Ракетоносцы. Адское пламя — страница 27 из 55

– Вы его не знаете? – спросил командир десантников, подсвечивая фонариком лицо седого офицера. – Может, это тоже кто-то из наших?

– Нет, – ответил Павел, наклоняясь к раненому, – это американец. Он нас допрашивал.

Сказал – и тут же пожалел о сказанном: ведь этому американцу было кое-что известно о них с Мэрилин, о чём они хотели умолчать.

В это время глаза офицера приоткрылись, в них появилось осмысленное выражение, и он прошептал, глядя на студентов:

– I know who you are… You’re Martians…[39]

– Что он сказал? – подозрительно спросил русский командир.

– Он назвал нас марсианами, – Павел пожал плечами. – Бредит.

Их с Мэрилин тоже доставили в лазарет, забитый ранеными, но Павел до утра не мог уснуть, встревоженный этой неожиданной встречей.

Но он зря беспокоился. Фил Эндрюс никому ничего не сказал: через несколько дней санитарный транспорт, на борту которого в числе других находился и бывший профессор Гарвардского университета, возле Барбадоса был торпедирован американской подводной лодкой «Стилхэд» и затонул вместе со всеми ранеными.

Глава девятаяИ КТО ВЫ ТАКИЕ БУДЕТЕ?

Оконные стёкла мелко подрагивали от орудийной канонады: подтянув резервы, янки контратаковали, стремясь отбить Кингстон и сбросить русский десант в море. «Дежавю[40], – подумал Павел, – история повторяется.

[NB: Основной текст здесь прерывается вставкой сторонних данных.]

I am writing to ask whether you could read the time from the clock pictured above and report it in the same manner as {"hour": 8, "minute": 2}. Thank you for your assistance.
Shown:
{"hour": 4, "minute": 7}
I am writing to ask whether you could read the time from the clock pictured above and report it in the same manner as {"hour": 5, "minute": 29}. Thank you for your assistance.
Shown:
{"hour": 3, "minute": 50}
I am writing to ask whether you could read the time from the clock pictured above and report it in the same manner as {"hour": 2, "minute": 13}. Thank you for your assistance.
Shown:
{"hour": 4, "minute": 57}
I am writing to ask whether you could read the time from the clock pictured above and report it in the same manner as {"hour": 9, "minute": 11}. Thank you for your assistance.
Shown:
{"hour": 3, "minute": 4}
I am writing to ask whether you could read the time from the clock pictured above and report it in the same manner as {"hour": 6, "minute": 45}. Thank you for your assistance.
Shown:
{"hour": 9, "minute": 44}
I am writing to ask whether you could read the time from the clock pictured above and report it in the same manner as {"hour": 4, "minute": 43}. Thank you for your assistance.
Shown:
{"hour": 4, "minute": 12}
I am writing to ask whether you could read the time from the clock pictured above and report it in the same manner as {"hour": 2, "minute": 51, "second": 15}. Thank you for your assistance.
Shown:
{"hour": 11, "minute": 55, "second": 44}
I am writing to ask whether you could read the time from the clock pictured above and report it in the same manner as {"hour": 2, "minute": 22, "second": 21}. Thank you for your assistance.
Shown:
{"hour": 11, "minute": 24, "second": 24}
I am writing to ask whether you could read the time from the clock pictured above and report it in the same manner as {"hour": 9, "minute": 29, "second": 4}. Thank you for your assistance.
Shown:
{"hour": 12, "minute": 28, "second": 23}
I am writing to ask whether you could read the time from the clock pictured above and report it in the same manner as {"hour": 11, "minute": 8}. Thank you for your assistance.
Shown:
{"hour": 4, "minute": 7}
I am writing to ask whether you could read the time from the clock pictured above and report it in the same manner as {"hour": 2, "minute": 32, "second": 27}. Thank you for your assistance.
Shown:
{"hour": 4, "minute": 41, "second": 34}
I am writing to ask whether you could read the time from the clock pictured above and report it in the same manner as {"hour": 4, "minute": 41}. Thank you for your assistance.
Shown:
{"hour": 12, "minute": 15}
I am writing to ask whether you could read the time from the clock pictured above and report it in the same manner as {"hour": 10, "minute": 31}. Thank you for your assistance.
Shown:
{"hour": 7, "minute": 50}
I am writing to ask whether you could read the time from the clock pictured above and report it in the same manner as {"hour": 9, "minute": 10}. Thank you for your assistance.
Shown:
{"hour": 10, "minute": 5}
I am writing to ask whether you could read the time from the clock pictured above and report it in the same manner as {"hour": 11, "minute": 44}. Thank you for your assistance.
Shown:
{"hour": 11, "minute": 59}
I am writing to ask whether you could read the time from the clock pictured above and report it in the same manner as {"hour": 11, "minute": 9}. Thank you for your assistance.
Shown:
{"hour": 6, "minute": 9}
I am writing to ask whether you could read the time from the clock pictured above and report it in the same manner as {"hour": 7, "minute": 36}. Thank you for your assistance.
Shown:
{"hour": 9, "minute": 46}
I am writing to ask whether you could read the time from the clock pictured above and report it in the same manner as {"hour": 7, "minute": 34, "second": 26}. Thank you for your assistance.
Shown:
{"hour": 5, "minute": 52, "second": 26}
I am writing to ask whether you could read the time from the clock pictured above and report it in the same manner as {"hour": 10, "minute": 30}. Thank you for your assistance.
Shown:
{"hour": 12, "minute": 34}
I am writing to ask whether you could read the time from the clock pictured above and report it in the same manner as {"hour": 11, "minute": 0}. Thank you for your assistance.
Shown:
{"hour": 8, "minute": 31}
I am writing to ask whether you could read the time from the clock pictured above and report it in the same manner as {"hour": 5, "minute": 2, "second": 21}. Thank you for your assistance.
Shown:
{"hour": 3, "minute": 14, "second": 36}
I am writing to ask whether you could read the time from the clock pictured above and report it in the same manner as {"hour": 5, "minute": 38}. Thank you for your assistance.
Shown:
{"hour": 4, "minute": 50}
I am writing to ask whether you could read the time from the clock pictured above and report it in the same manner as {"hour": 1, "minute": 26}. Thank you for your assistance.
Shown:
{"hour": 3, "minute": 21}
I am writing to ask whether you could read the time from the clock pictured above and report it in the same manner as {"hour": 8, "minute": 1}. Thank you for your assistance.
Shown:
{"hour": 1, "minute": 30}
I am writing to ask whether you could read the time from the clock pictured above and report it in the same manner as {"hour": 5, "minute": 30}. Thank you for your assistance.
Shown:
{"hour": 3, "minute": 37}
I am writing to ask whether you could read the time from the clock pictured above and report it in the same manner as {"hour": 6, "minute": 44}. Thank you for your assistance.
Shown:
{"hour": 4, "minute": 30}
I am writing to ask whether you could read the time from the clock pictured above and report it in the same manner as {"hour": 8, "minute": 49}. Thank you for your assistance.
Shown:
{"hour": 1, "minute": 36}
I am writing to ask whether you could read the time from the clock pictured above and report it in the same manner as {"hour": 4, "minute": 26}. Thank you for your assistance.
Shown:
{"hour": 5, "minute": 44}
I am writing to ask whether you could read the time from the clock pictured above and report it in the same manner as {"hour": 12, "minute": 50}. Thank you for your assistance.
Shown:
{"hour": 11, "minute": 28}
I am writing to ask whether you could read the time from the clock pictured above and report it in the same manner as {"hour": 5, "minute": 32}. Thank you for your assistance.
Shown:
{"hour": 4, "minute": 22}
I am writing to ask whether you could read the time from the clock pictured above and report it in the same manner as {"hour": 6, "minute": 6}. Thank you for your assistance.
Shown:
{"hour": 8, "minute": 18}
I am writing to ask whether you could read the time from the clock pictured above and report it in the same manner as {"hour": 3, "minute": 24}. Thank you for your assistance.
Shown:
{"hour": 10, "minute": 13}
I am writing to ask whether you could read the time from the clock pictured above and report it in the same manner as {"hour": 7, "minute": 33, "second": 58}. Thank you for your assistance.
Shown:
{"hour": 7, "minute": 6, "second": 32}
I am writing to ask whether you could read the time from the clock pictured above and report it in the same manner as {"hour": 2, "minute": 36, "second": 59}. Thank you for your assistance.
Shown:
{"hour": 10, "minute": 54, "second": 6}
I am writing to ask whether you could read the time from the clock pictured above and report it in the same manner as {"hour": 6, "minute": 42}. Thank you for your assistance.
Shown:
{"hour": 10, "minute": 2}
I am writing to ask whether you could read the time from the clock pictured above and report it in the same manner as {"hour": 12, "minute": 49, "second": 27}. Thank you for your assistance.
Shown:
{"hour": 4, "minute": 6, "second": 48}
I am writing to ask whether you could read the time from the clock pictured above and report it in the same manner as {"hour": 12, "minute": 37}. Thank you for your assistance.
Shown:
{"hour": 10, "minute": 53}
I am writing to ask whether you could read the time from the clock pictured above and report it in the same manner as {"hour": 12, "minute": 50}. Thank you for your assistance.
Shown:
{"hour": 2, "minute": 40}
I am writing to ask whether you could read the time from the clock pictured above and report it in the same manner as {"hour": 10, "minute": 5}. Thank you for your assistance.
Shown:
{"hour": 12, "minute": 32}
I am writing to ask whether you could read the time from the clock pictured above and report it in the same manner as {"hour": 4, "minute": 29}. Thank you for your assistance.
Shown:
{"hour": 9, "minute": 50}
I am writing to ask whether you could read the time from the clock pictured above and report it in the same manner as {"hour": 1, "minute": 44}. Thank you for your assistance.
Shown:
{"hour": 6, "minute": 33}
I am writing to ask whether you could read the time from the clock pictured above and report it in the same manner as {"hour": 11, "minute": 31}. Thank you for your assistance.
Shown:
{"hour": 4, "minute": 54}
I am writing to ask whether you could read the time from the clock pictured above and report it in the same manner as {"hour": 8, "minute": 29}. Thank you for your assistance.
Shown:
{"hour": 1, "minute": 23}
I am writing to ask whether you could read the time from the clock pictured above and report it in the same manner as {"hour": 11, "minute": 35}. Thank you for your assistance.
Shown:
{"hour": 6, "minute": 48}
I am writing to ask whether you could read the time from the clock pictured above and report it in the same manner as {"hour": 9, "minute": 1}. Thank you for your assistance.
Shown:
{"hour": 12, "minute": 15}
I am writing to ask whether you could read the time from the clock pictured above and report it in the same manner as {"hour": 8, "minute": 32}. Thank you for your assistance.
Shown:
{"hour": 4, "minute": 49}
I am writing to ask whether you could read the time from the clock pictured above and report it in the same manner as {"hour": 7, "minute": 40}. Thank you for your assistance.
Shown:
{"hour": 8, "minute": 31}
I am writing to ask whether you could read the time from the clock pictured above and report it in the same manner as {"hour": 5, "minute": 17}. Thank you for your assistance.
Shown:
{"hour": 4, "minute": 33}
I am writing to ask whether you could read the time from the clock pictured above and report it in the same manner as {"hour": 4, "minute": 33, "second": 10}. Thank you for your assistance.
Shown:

Как бы нам опять не оказаться в камере, которая затем будет разрушена попаданием авиабомбы, а нас вытащат из-под развалин американские солдаты».

– И кто вы такие будете? – не слишком ласково спросил офицер с погонами капитана. В знаках различия русской армии Павел разбирался, хотя его несколько удивило, что при такой разнице в ходе исторических событий многие мелочи в Реальности-копии остались без изменений. Но это и радовало: значит, его легенда имела шансы на успех.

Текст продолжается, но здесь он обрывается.